I’m not complaining, just observing. I’ve known old people whom said the same thing. Now it’s my turn. Perhaps you had a grandparent who never got used to gas costing more than a buck? Ever hear a Boomeriffic geezer wonder why a Millennial can’t pay off college by bussing tables in the summer? It is what it is.
Live long enough and you’ll be there. You’ll spend two hours shopping for a $9 item to score a deal at $7 and yet wonder why you couldn’t get it for $3.50.
/Geezer Cogitation
Despite my shopping hassles, I thought $7 for a clock was damn cheap. It would be double that once I added in the filament. Make your own clock for $14! What a brilliant guy to save so much money…
WRONG!
In the middle of this project I wandered through a Walmart. I thought a clock was like $25 – $30. Nope. They’re cheaper than that. The smallish ones in this display ranged from about $15 – $20.

It’s hard to compete with plastic injection molded Chinese crap. My 3d fused deposition molded clock would not save me any money.
The next step was to pick filament. I freaked out and bought way too much of filament when I started selling sawhorse jigs last December so I’ve got many options.
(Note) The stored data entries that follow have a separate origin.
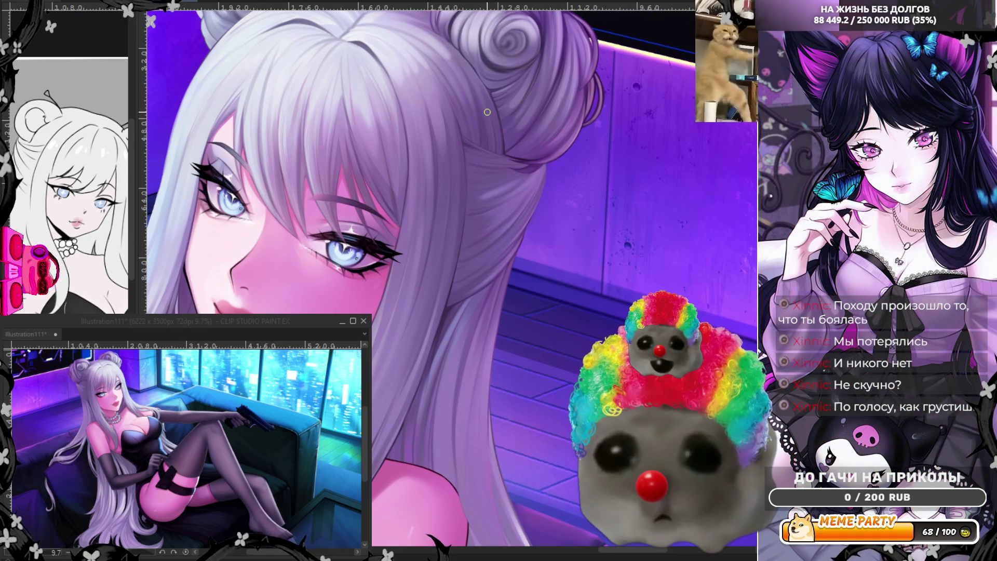
pyautogui.scroll(-4, 480, 113)
pyautogui.scroll(5, 321, 120)
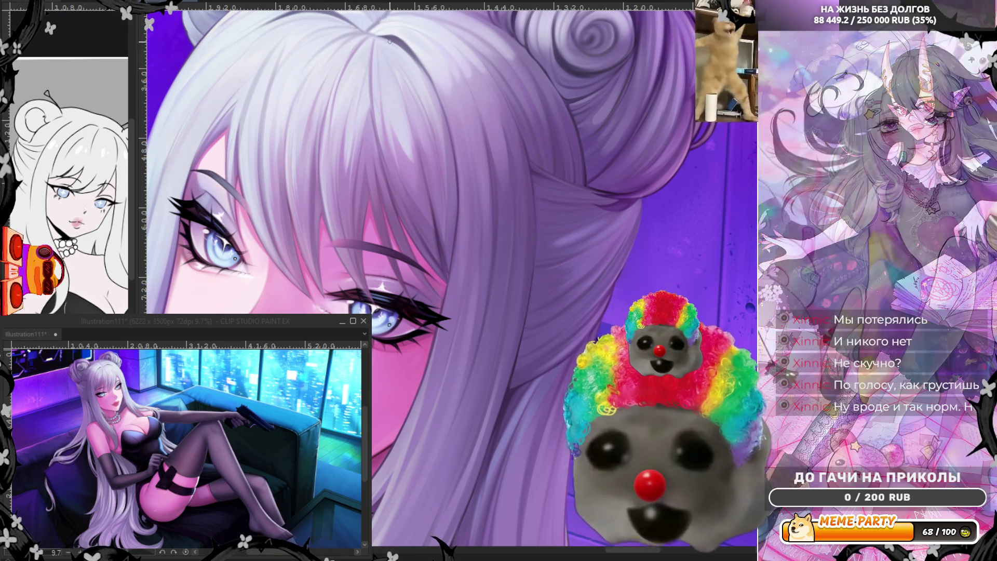
# Step: Zoom out, then zoom back in on the hair crown and both spiral buns
pyautogui.scroll(-2, 511, 315)
pyautogui.scroll(2, 425, 134)
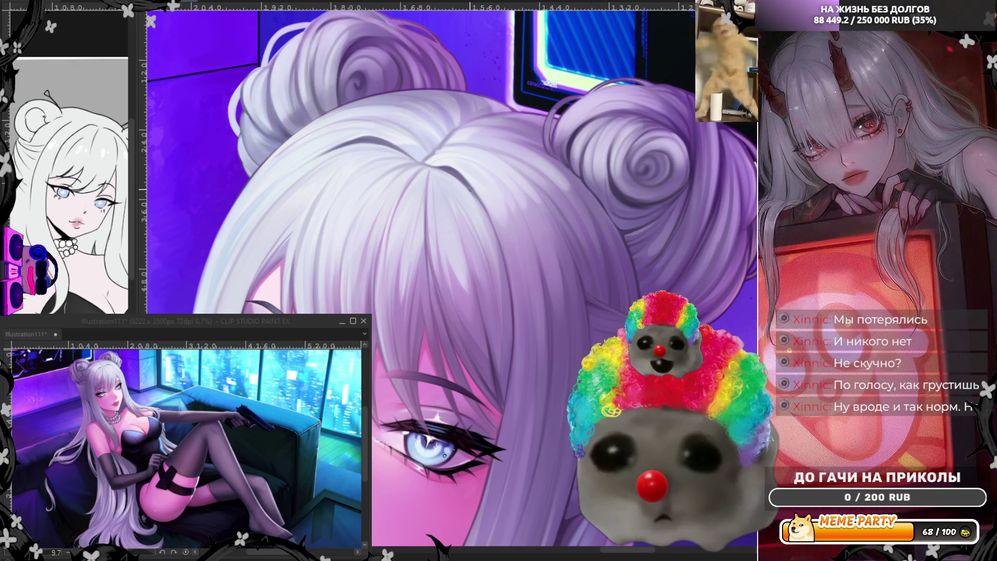
# Step: Paint two thin dark strand lines into the top of the hair, mirroring the canvas in between
pyautogui.moveTo(447, 168); pyautogui.dragTo(474, 202)
pyautogui.press('h')
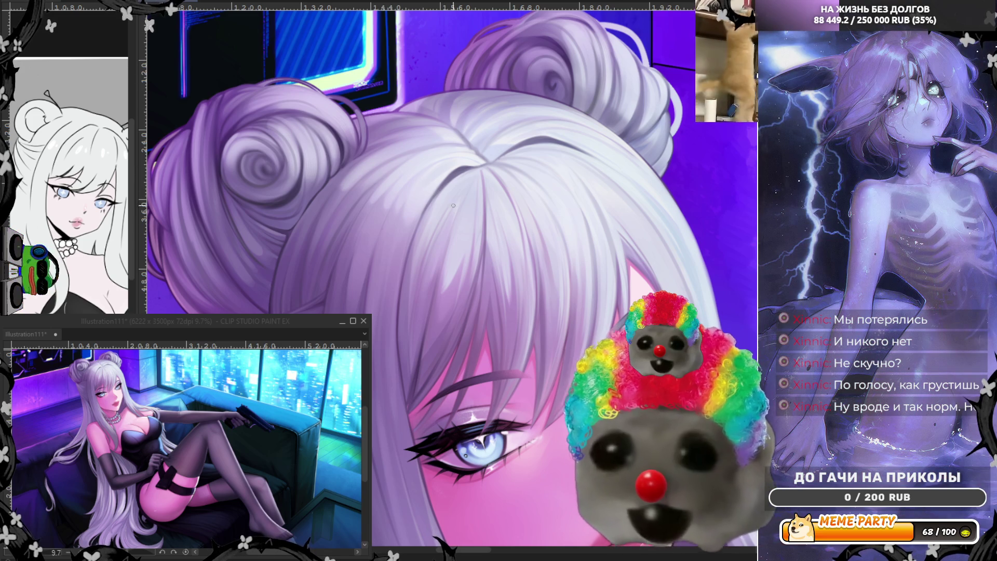
pyautogui.moveTo(439, 192); pyautogui.dragTo(415, 237)
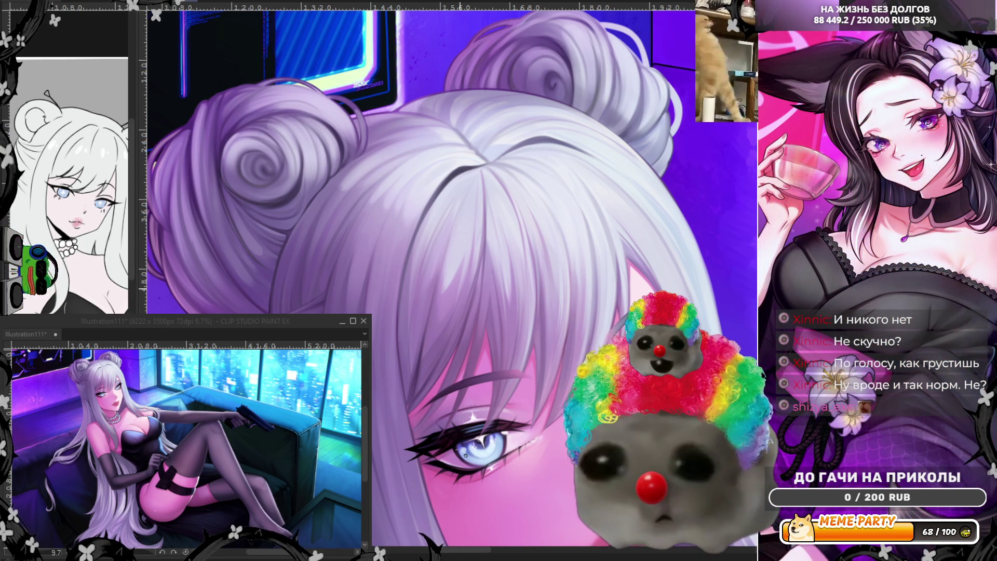
pyautogui.scroll(-3, 443, 214)
pyautogui.scroll(3, 312, 270)
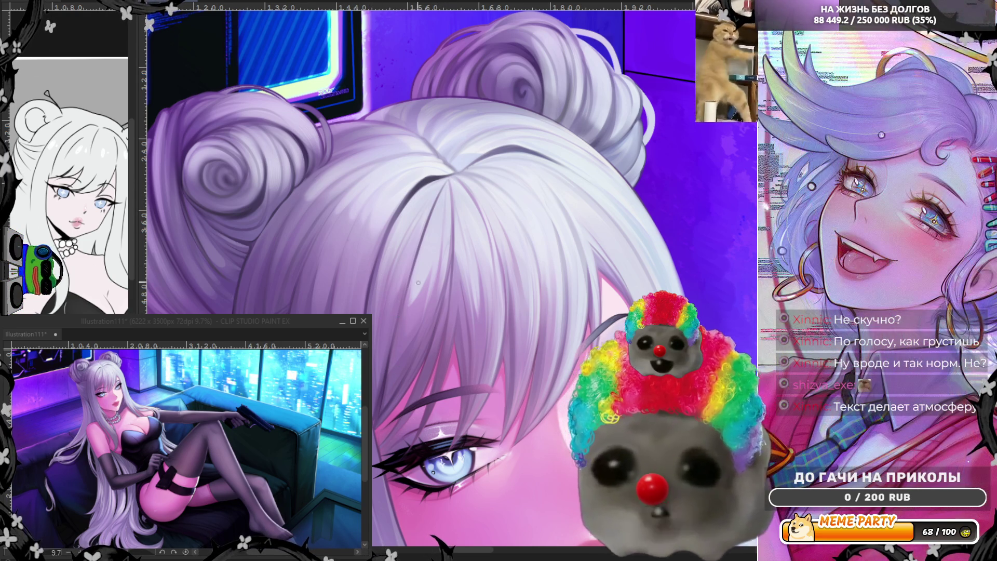
# Step: Undo a faint stroke painted up the hair and return the canvas to normal orientation
pyautogui.moveTo(395, 322); pyautogui.dragTo(430, 224)
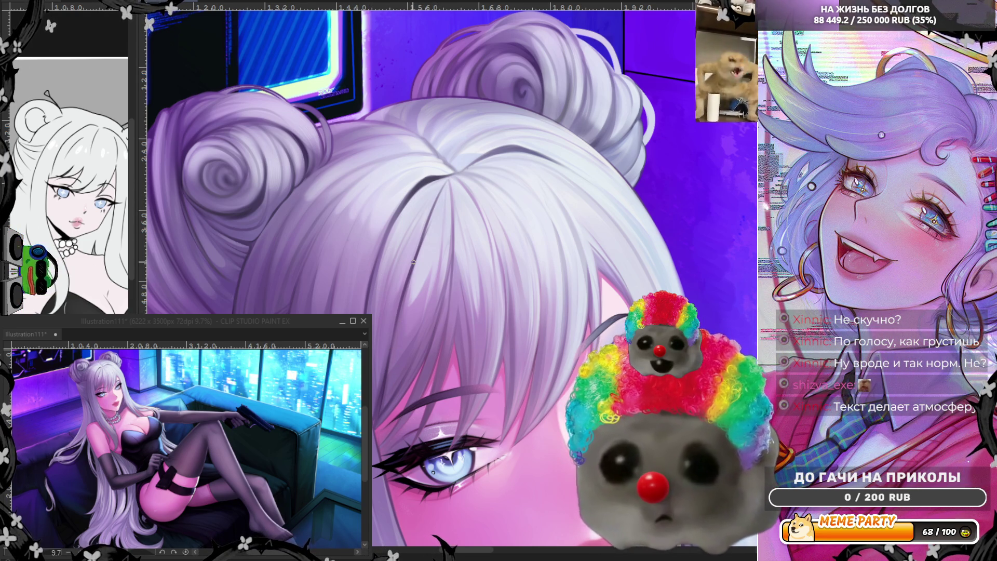
pyautogui.press('ctrl+z')
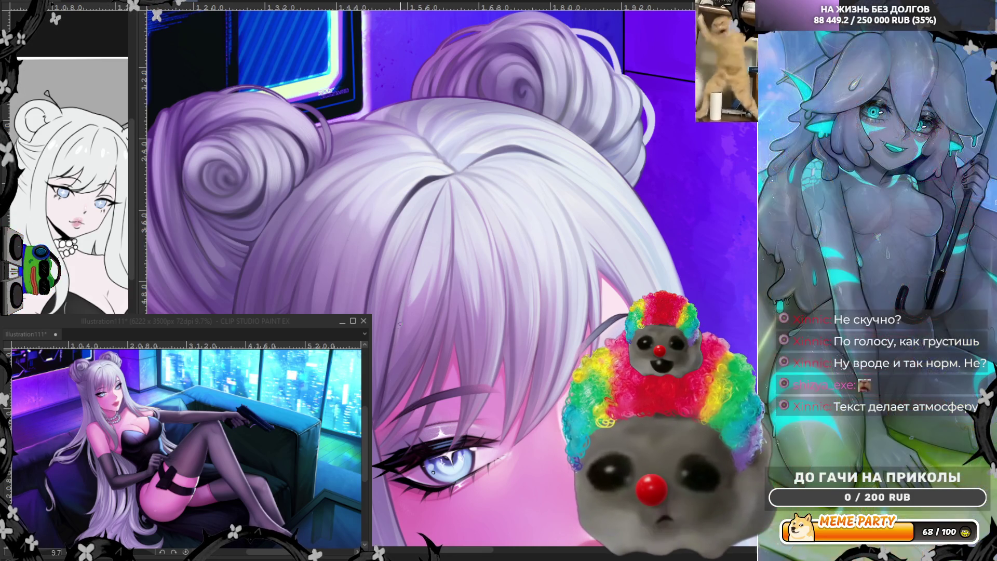
pyautogui.press('h')
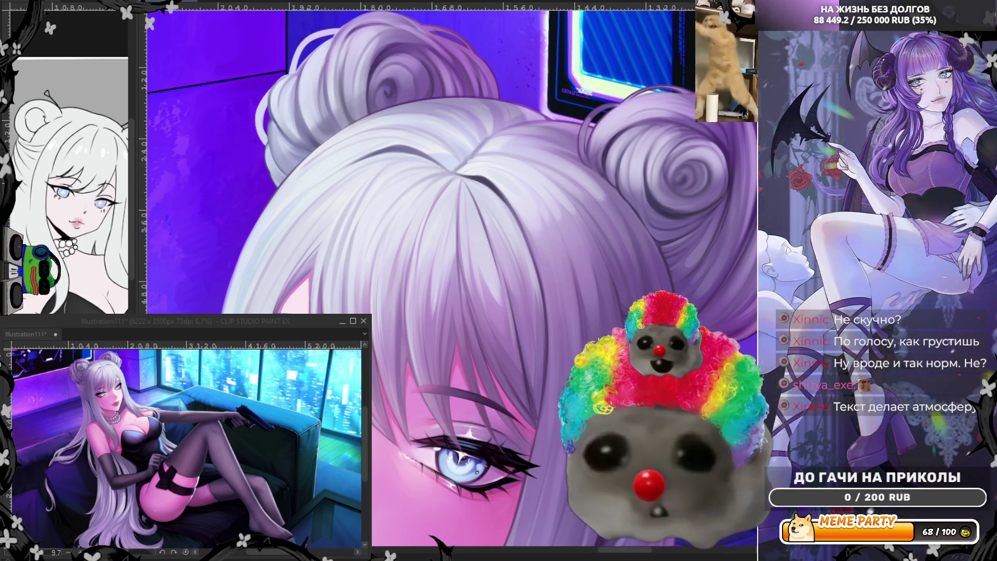
# Step: Mirror the canvas twice to check proportions, then darken the hair-part line at the crown
pyautogui.press('h')
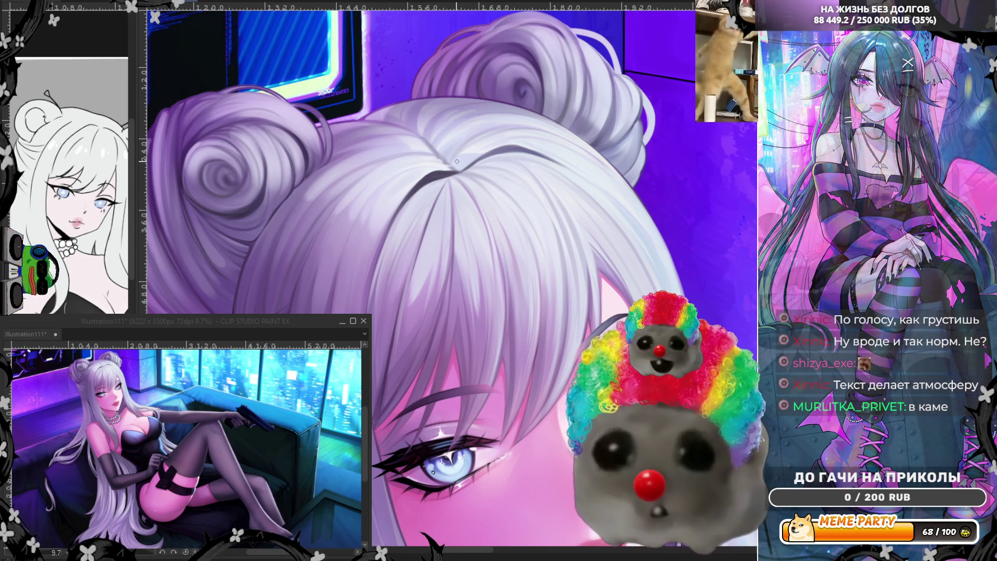
pyautogui.press('h')
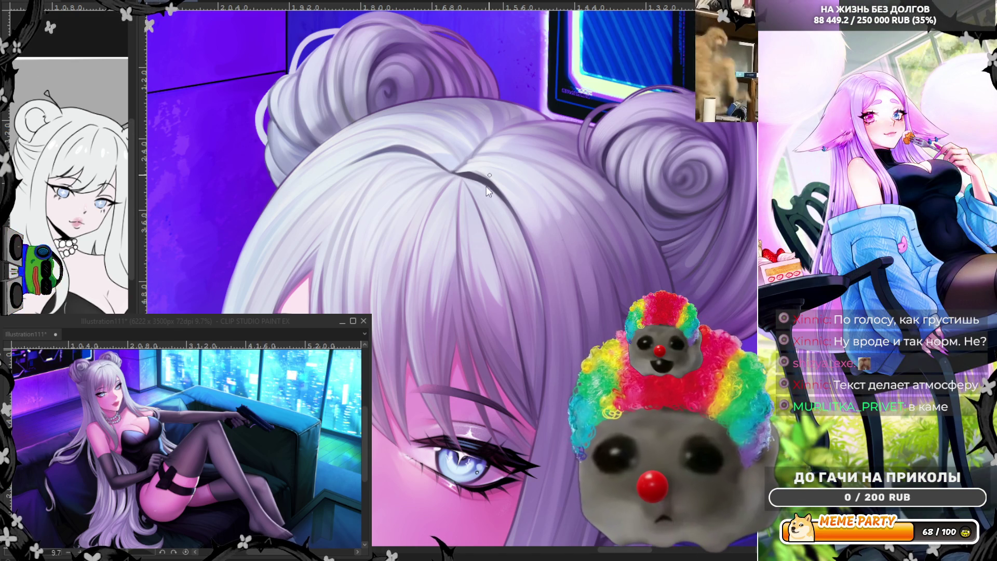
pyautogui.moveTo(490, 175); pyautogui.dragTo(483, 184)
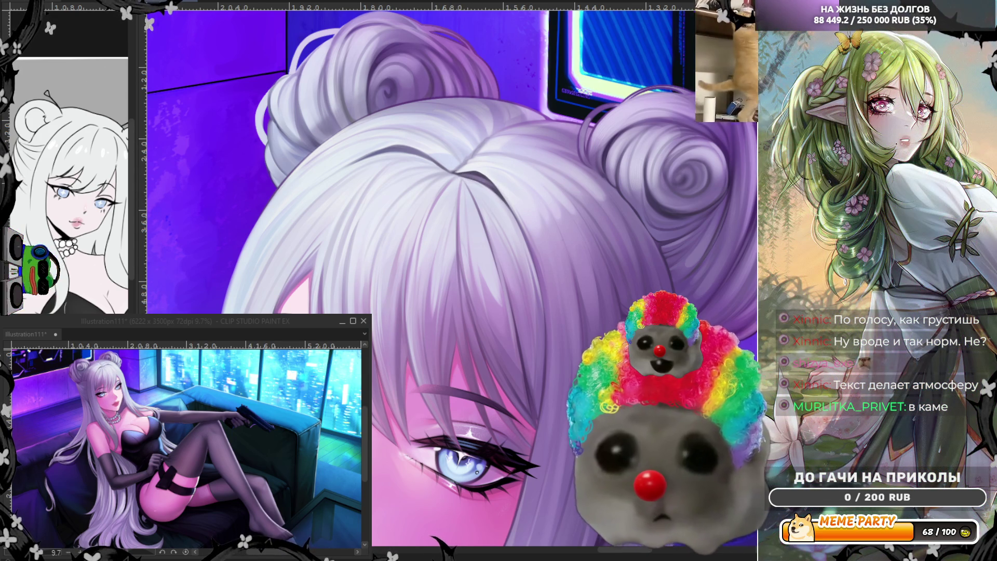
# Step: Unmirror the canvas, draw a dark line along the crown's hair part, then mirror again to check
pyautogui.press('h')
pyautogui.moveTo(457, 173)
pyautogui.mouseDown()
pyautogui.moveTo(502, 149)
pyautogui.moveTo(523, 150)
pyautogui.mouseUp()
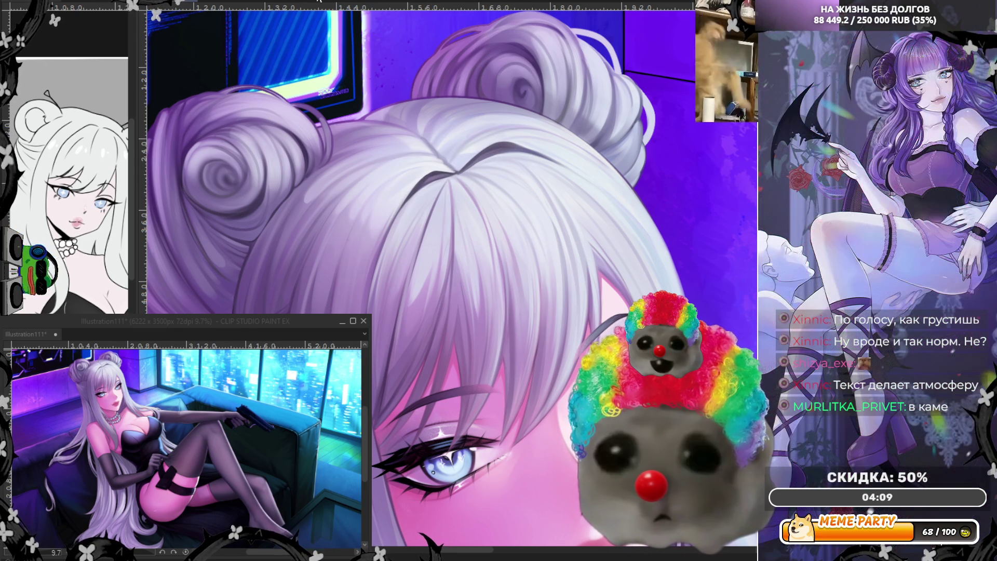
pyautogui.press('h')
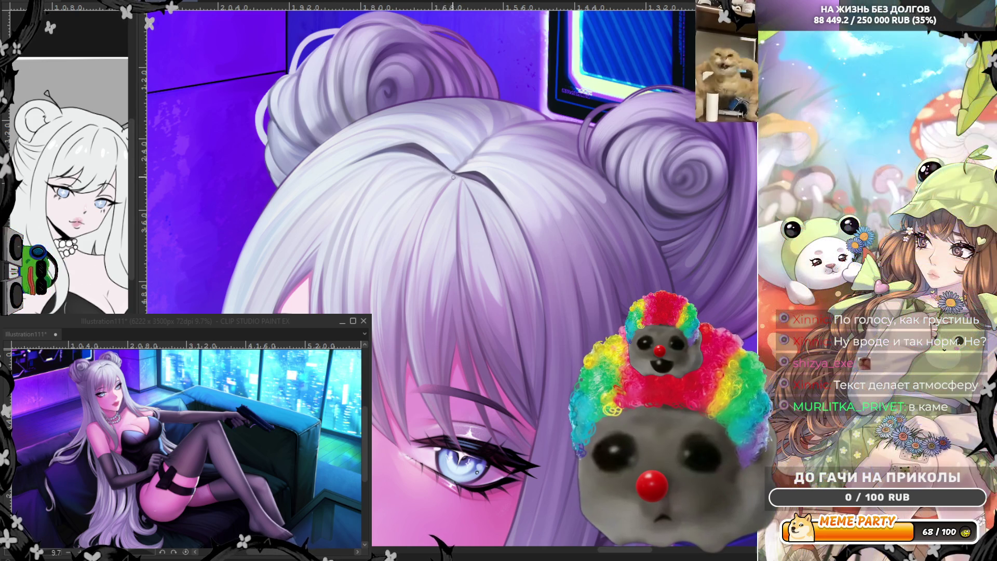
pyautogui.scroll(-5, 397, 138)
Since it wasn’t load bearing or anything special I could use either PLA or PETG.
A new roll of PLA black had a spool malfunction last month. It was a perfect time to fix it and use it. I 3d printed some tools to manage the mis-aligned spool and hook a different spool to to my power drill. I respooled, thus rescuing the filament. That was a fun challenge.
For the clock face I used a spool of white PLA filament. For the “text” I used black. Not very creative but that’s what I wanted. Time to start printing!
Whomever made this design was smart. Rather than embedding the clock numerals, which would require swapping filament with the AMS Lite, the designer split the numbers and the background into two parts. One is a backing of black (or any color you want) with the numbers embossed (sticking out). The other is a front of white (or any color you want) with voids perfectly aligned so the embossed “text” pushes through. Brilliant! The whole thing is held together with a third part that screws everything together with huge coarse threads. Also brilliant.
Part 1: The face: This went easy peasy. Very satisfying!

Part 2 the backing. This has huge bridges with no support. Not ideal but it worked.


I planned to make the outer ring in black. But then I decided on red to match the Milwaukee Packouts scattered about the shop. I didn’t have any red PLA so I used red PETG. Would the threads from two different materials work together? I’d find out.
The horizontal unsupported PETG made stringy crappy threads.

But it didn’t matter. It wasn’t a tight tolerance part.

There are a few parts where the white face couldn’t fill embossed voids; like the zero in “10”. The model printed little white things to fill them in. I installed them with superglue.
I could have printed clock hands but I liked the ones that came with the movement. The “seconds” hand was red. It matched my red housing quite nicely.
It cost $15.37 total; $7 for the movement and $8.37 in filament. I didn’t go overbudget, in fact it was at the low end of Walmart clock costs. Whew! But I didn’t save a lot either.
That’s OK. I think it looks cool and I made it myself.